America First – Europa unter Druck
In diesem Jahr fand der Jahresempfang der Europa-Union München und der Jungen Europäischen Föderalisten beim Unternehmen für Sicherheitstechnologie Giesecke+Devrient in München statt. Hauptredner war der Deutsche Militärische Vertreter bei der NATO und der EU, Generalleutnant Wolfgang Wien.

Der Vorsitzende der Europa-Union München, Rechtsanwalt Stavros Kostantinidis, hob in seiner Einleitung hervor, dass der transatlantische Schulterschluss nicht mehr selbstverständlich sei. Europa müsse in der Lage sein, sich selbst zu verteidigen. „Wir müssen unsere Werte wahren, ohne weltfremd zu sein“, sagte Kostantinidis.

„Russland gibt uns nicht die Zeit“

„Wir sind an einem Wendepunkt in der Geschichte“, führte Generalleutnant Wolfgang Wien aus. Er berichtete von dem kurz zuvor stattgefundenen NATO-Gipfel in Den Haag und ging auf das Verhältnis von NATO und EU ein: Ohne NATO keine EU und ohne EU ist die NATO nicht verteidigungsbereit, sagte er. Alle Überlegungen für eine europäische Armee findet Wien nachvollziehbar, aber „Russland gibt uns nicht die Zeit“.

Wien setzt sich für eine verstärkte NATO/EU-Kooperation und eine strategische Neuausrichtung Europas ein. Er wies auch auf die Bedeutung von Investitionen in digitale Technologien hin. „Wir sollten ein bisschen bösgläubiger werden“, denn Russland bereite sich auf einen Krieg vor, auch China bereite sich auf einen Konflikt vor.

Mit Blick auf das Sondervermögen und die Finanzierung der Bundeswehr sagte Wien: „Wenn ich Geld vor Kasernen werfe, habe ich noch kein passendes Personal“. Es würden sich auch keine Warteschlangen vor den Kasernen bilden. Er gab zu bedenken, dass wir genügend Freiwillige haben müssten.

Schutz macht ärmer

„Die USA können uns leicht unter Druck setzen“, sagte Clemens Fuest, Präsident des ifo Instituts. Die Abhängigkeit von China werde dagegen überschätzt. Mit Blick auf die NATO sei eine Hauptsorge von ihm, dass eine Reihe von Demokratien in der NATO für die Neuaufstellung von Ressourcen ein Hindernis darstellen könnte. Gehen wir überhaupt diesen Weg?, laute dort oft die Frage. Denn durch den Schutz vor Bedrohungen werde man ärmer. Spanien ziehe zum Beispiel nicht so mit, da Russland weit weg sei. Wenn man Rüstung durch Schulden finanziert, habe das auch Auswirkungen auf andere Bereiche, zum Beispiel durch entstehende höhere Zinsen.
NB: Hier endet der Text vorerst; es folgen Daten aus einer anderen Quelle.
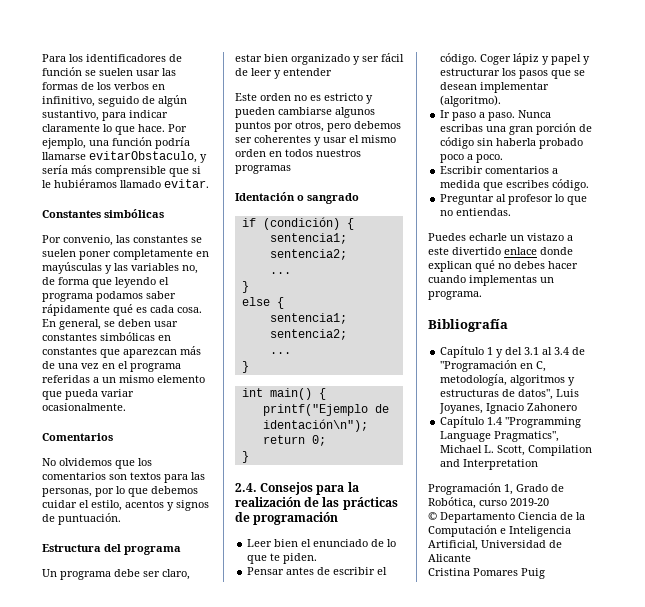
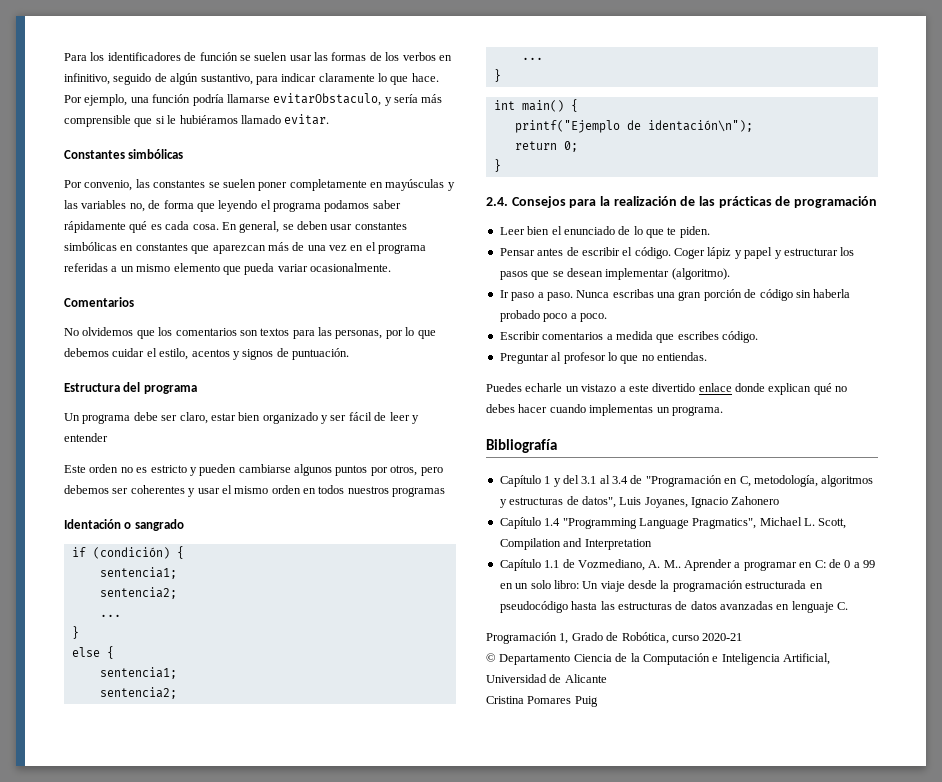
(539, 464) none -> [499,559,875,571] [499,580,823,592] [499,601,849,613] // Capítulo 1.1 de Vozmediano, A. M.. Aprender a programar en C: de 0 a 99 en un solo libro: Un viaje desde la programación estructurada en pseudocódigo hasta las estructuras de datos avanzadas en lenguaje C.
[510,498,549,506] 2019-20 -> [702,633,743,641] 2020-21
Europa nutzt Trümpfe nicht

Ralf Wintergerst ist der Vorsitzende der Geschäftsführung von Giesecke+Devrient sowie Präsident des Digitalverbands Bitkom. „Europa nutzt seine Trümpfe nicht“, sagte er. Wir seien von den USA technologisch abhängig. Doch mittlerweile wachse in Deutschland die Digitalindustrie. Wir müssten eine Aufbruchstimmung schaffen. Mit Staatsgeld könne nicht alles bezahlt werden, es brauche auch private Finanzierung.